[Work instructions]
Copy every line of the records exactly, without including the images.
-=-=-=-=-
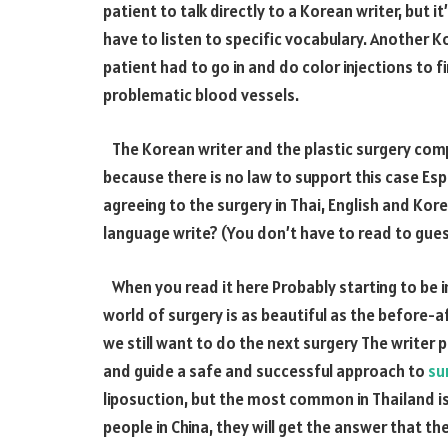
patient to talk directly to a Korean writer, but it’
have to listen to specific vocabulary. Another K
patient had to go in and do color injections to fi
problematic blood vessels.
The Korean writer and the plastic surgery compa
because there is no law to support this case Es
agreeing to the surgery in Thai, English and Ko
language write? (You don’t have to read to gue
When you read it here Probably starting to be i
world of surgery is as beautiful as the before-aft
we still want to do the next surgery The writer p
and guide a safe and successful approach to
su
liposuction, but the most common in Thailand is
people in China, they will get the answer that th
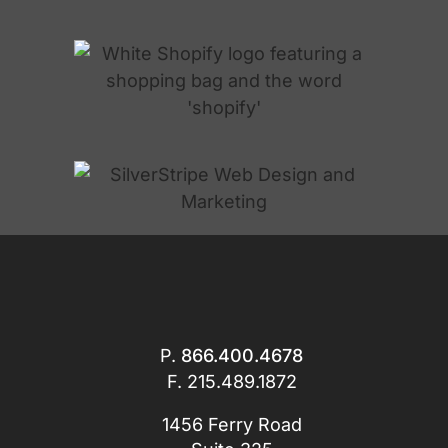
P.
866.400.4678
F. 215.489.1872
1456 Ferry Road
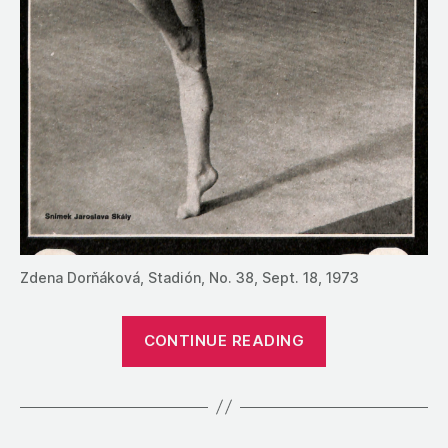
Zdena Dorňáková, Stadión, No. 38, Sept. 18, 1973
“1972:
CONTINUE READING
The
Results
from
Czechoslovaki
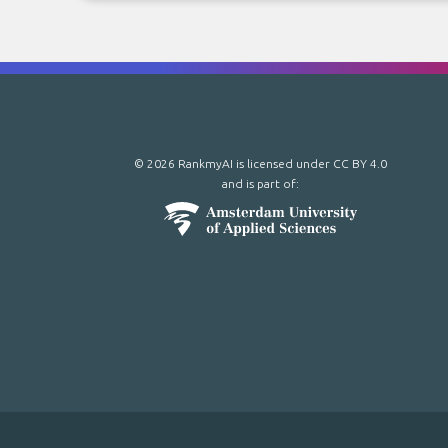
© 2026 RankmyAI is licensed under
CC BY 4.0
and is part of:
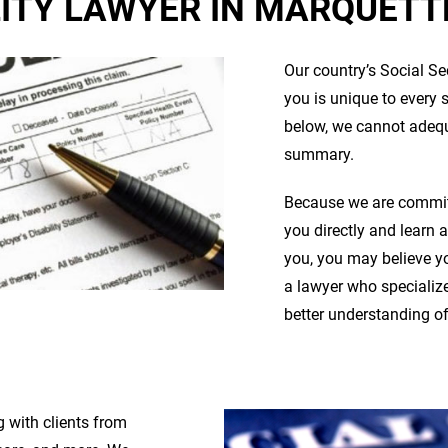
LITY LAWYER IN MARQUETTE
Our country’s Social Se
you is unique to every 
below, we cannot adequa
summary.
Because we are committ
you directly and learn 
you, you may believe you
a lawyer who specialize
better understanding of
 with clients from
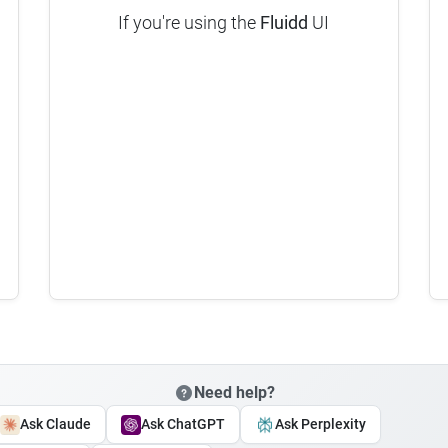
If you're using the
Fluidd
UI
Need help?
Ask Claude
Ask ChatGPT
Ask Perplexity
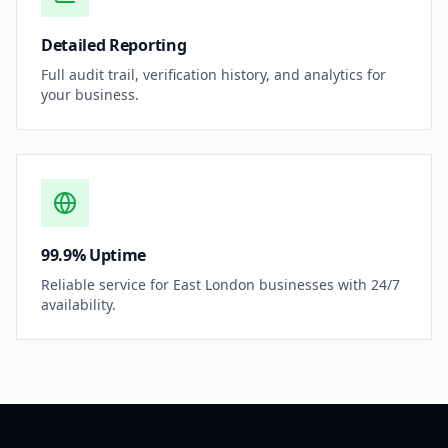
Detailed Reporting
Full audit trail, verification history, and analytics for
your business.
99.9% Uptime
Reliable service for East London businesses with 24/7
availability.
-=-=-=-=-
[Exercise answer]
patient to talk directly to a Korean writer, but it’
have to listen to specific vocabulary. Another K
patient had to go in and do color injections to fi
problematic blood vessels.
The Korean writer and the plastic surgery compa
because there is no law to support this case Es
agreeing to the surgery in Thai, English and Ko
language write? (You don’t have to read to gue
When you read it here Probably starting to be i
world of surgery is as beautiful as the before-aft
we still want to do the next surgery The writer p
and guide a safe and successful approach to
su
liposuction, but the most common in Thailand is
people in China, they will get the answer that th
P.
866.400.4678
F. 215.489.1872
1456 Ferry Road
Zdena Dorňáková, Stadión, No. 38, Sept. 18, 1973
“1972:
CONTINUE READING
The
Results
from
Czechoslovaki
© 2026 RankmyAI is licensed under
CC BY 4.0
and is part of:
LITY LAWYER IN MARQUETTE
Our country’s Social Se
you is unique to every 
below, we cannot adequa
summary.
Because we are committ
you directly and learn 
you, you may believe you
a lawyer who specialize
better understanding of
 with clients from
If you're using the
Fluidd
UI
Need help?
Ask Claude
Ask ChatGPT
Ask Perplexity
Detailed Reporting
Full audit trail, verification history, and analytics for
your business.
99.9% Uptime
Reliable service for East London businesses with 24/7
availability.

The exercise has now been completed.